[Opening Excerpted data section]
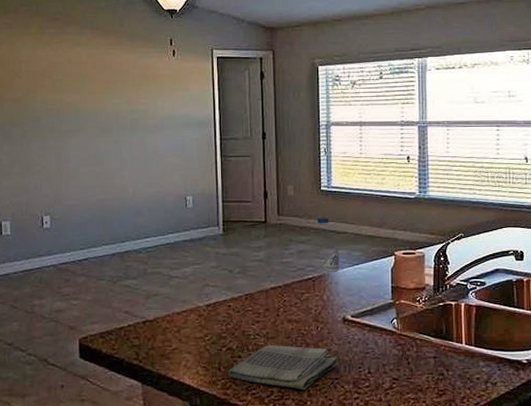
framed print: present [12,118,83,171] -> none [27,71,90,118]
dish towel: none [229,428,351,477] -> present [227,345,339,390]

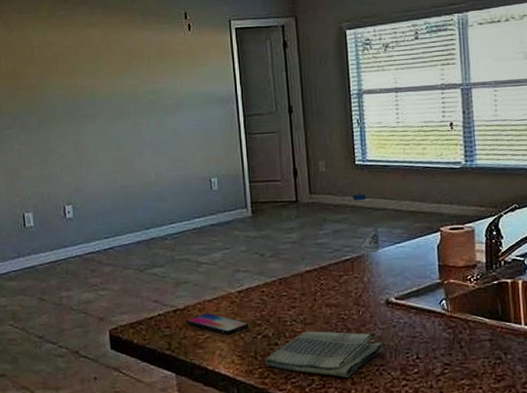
smartphone: none [154,325,215,346] -> present [186,313,249,334]

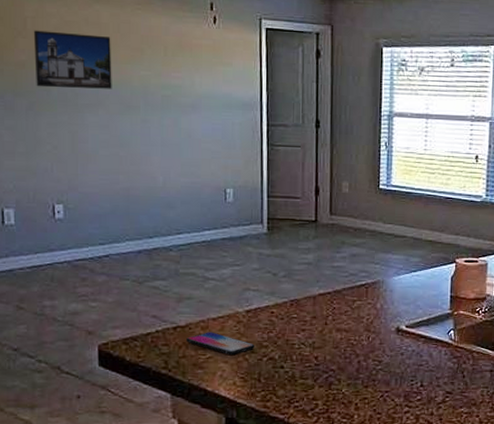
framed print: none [39,54,106,105] -> present [33,30,112,89]
dish towel: present [264,331,384,378] -> none [267,355,390,403]
water bottle: present [353,194,380,253] -> none [373,219,396,280]

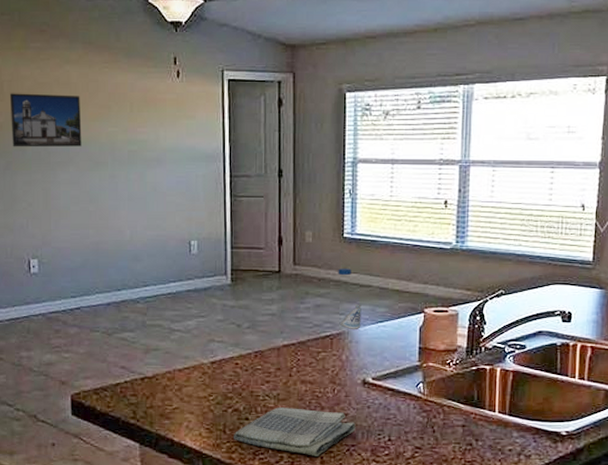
smartphone: present [186,332,255,355] -> none [154,383,220,406]
dish towel: none [267,355,390,403] -> present [233,407,356,456]
water bottle: none [373,219,396,280] -> present [338,268,362,330]

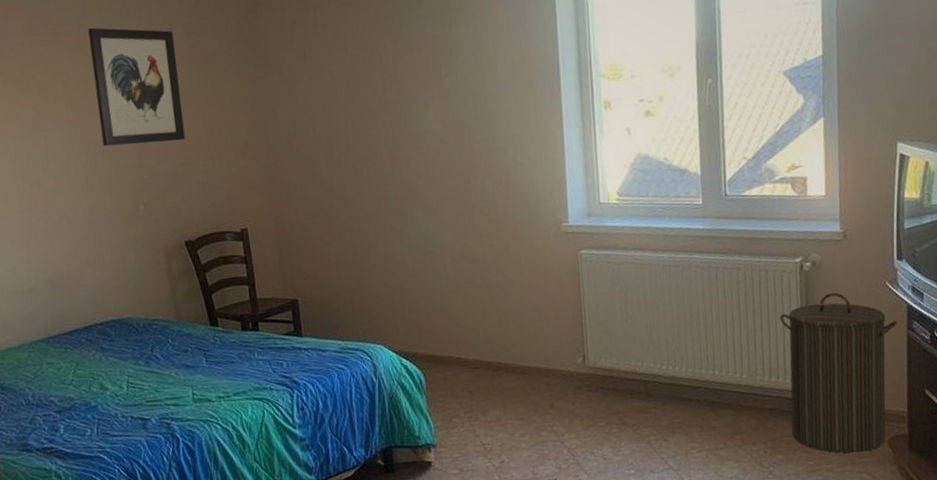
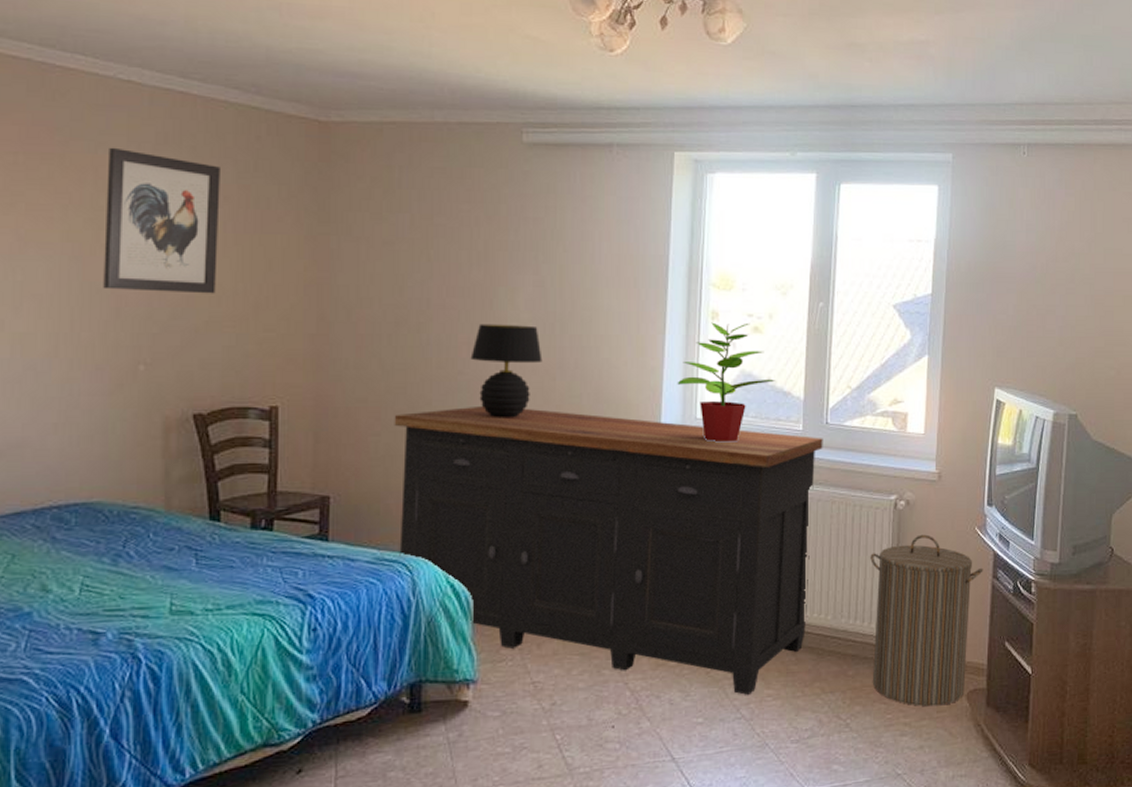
sideboard: none [339,209,724,450] -> present [394,405,823,696]
table lamp: none [394,135,457,221] -> present [470,324,543,418]
potted plant: none [578,107,672,223] -> present [677,322,775,442]

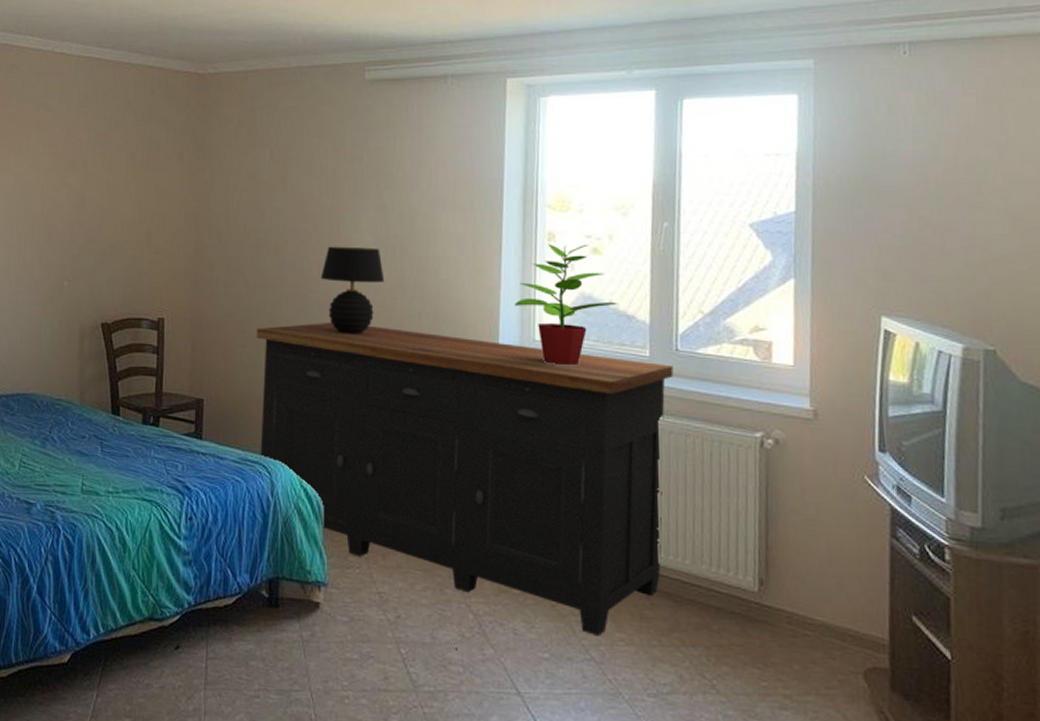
wall art: present [103,147,220,294] -> none [41,106,124,222]
laundry hamper: present [870,534,983,707] -> none [733,479,878,681]

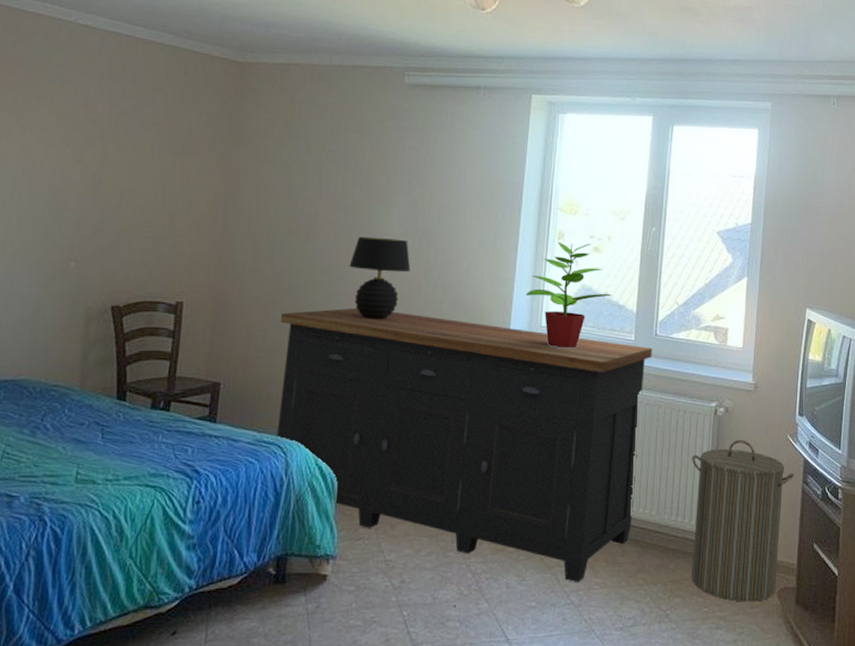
laundry hamper: none [733,479,878,681] -> present [692,440,794,602]

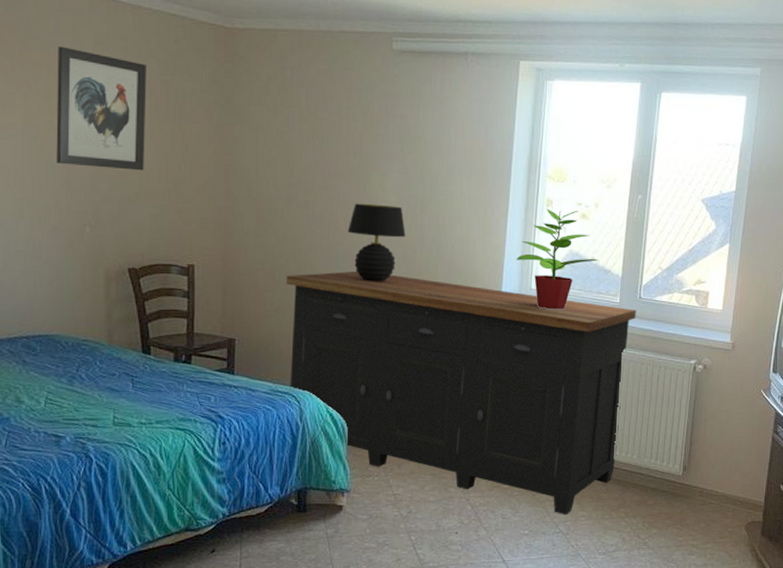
wall art: none [48,79,153,204] -> present [56,46,147,171]
laundry hamper: present [692,440,794,602] -> none [668,394,766,533]

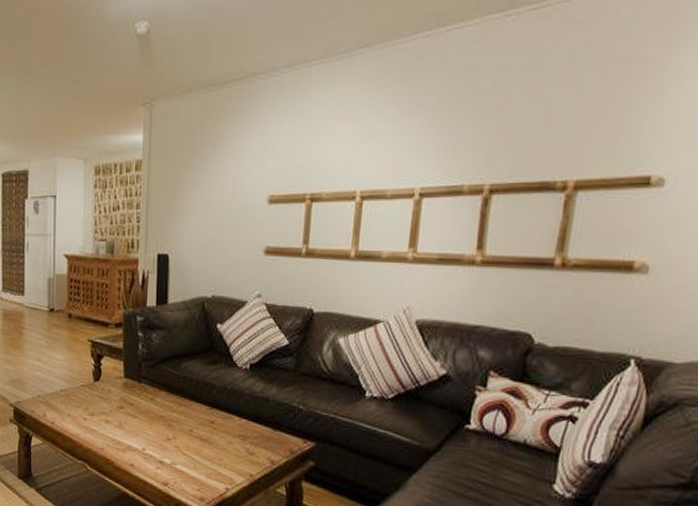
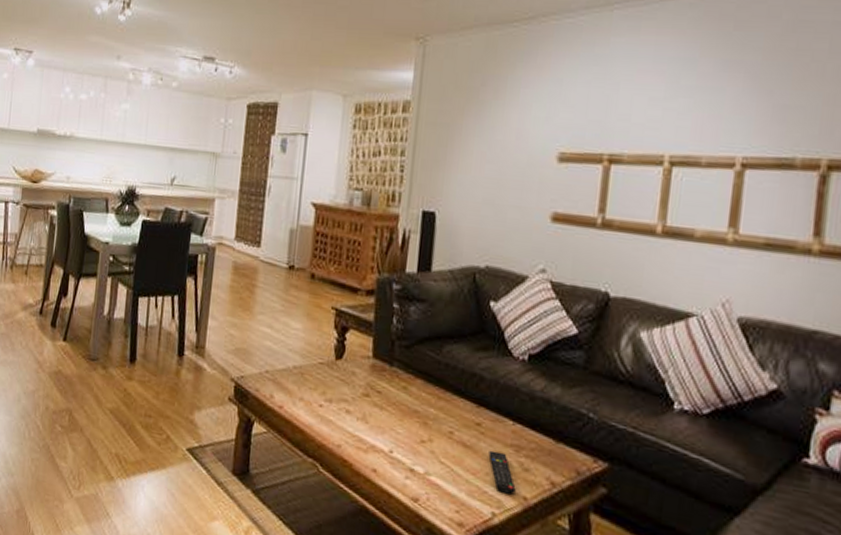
remote control: none [221,441,244,473] -> present [488,450,516,495]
[Closing Excerpted data section]
» **What you have to do**
Would you set down only the lines above from the line with "water bottle: present" to the line with "laundry hamper: present [870,534,983,707]", both included, exactly as they stand and without the pictures?

» **Written answer**
water bottle: present [353,194,380,253] -> none [373,219,396,280]

smartphone: present [186,332,255,355] -> none [154,383,220,406]
dish towel: none [267,355,390,403] -> present [233,407,356,456]
water bottle: none [373,219,396,280] -> present [338,268,362,330]

sideboard: none [339,209,724,450] -> present [394,405,823,696]
table lamp: none [394,135,457,221] -> present [470,324,543,418]
potted plant: none [578,107,672,223] -> present [677,322,775,442]

wall art: present [103,147,220,294] -> none [41,106,124,222]
laundry hamper: present [870,534,983,707] -> none [733,479,878,681]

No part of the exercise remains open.